Abstract

Dry ion-conducting elastomers possess superior reliability in soft ionotronic devices when compared to ion-conducting gels that suffer from liquid evaporation or leakage issues. Recent works have shown that bottlebrush architecture can effectively reduce structural relaxation time so that the bottlebrush polymers have concentrated charge carriers and high chain mobility that result in good ionic conductivity and mechanical flexibility. Here, we report a novel and versatile light-mediated strategy for synthesizing dry ion-conducting elastomers with dynamic bottlebrush network structures. The obtained dry ion-conducting dynamic bottlebrush networks (DICDBNs) are colorless and highly transparent and can be simply patterned.

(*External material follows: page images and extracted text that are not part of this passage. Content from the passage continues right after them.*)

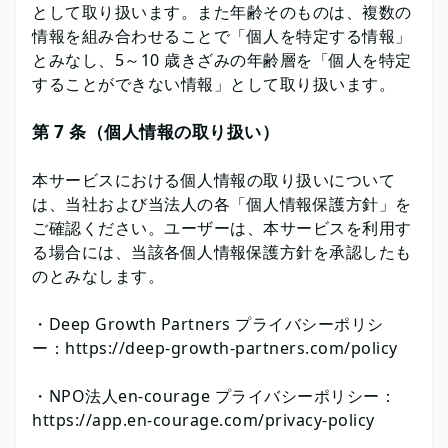
として取り扱います。また年齢そのものは、複数の
情報を組み合わせることで「個人を特定する情報」
とみなし、5～10 歳きざみの年齢層を「個人を特定
することができない情報」として取り扱います。
第 7 条（個人情報の取り扱い）
本サービスにおける個人情報の取り扱いについて
は、当社および当法人の各「個人情報保護方針」を
ご確認ください。ユーザーは、本サービスを利用す
る場合には、当該各個人情報保護方針を承認したも
のとみなします。
・Deep Growth Partners プライバシーポリシ
ー：https://deep-growth-partners.com/policy
・NPO法人en-courage プライバシーポリシー：
https://app.en-courage.com/privacy-policy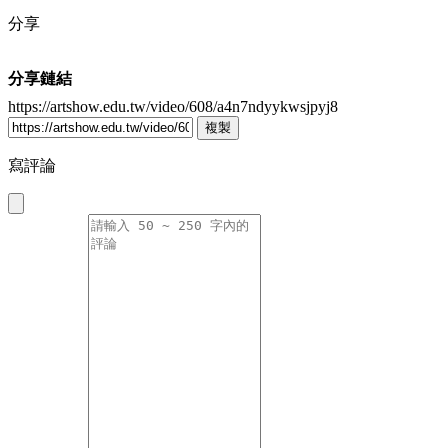
分享
分享鏈結
https://artshow.edu.tw/video/608/a4n7ndyykwsjpyj8
複製
寫評論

We systematically investigate the influence of the number and length of the side chains in the DICDBNs on the physicochemical properties of the resultant materials and find that the optimized DICDBNs have high room-temperature ionic conductivity (2.05 × 10–4 S cm–1), good elasticity (stretchability 923%, 83.3% toughness recovery after 100 uninterrupted strain cycles at a strain of 300%), outstanding healing ability (healing efficiency 90.5%), on-demand degradability, excellent interfacial adhesiveness, good flame retardancy, and strain and temperature dual sensitivity, making them promising candidates for multifunctional wearable ionotronics.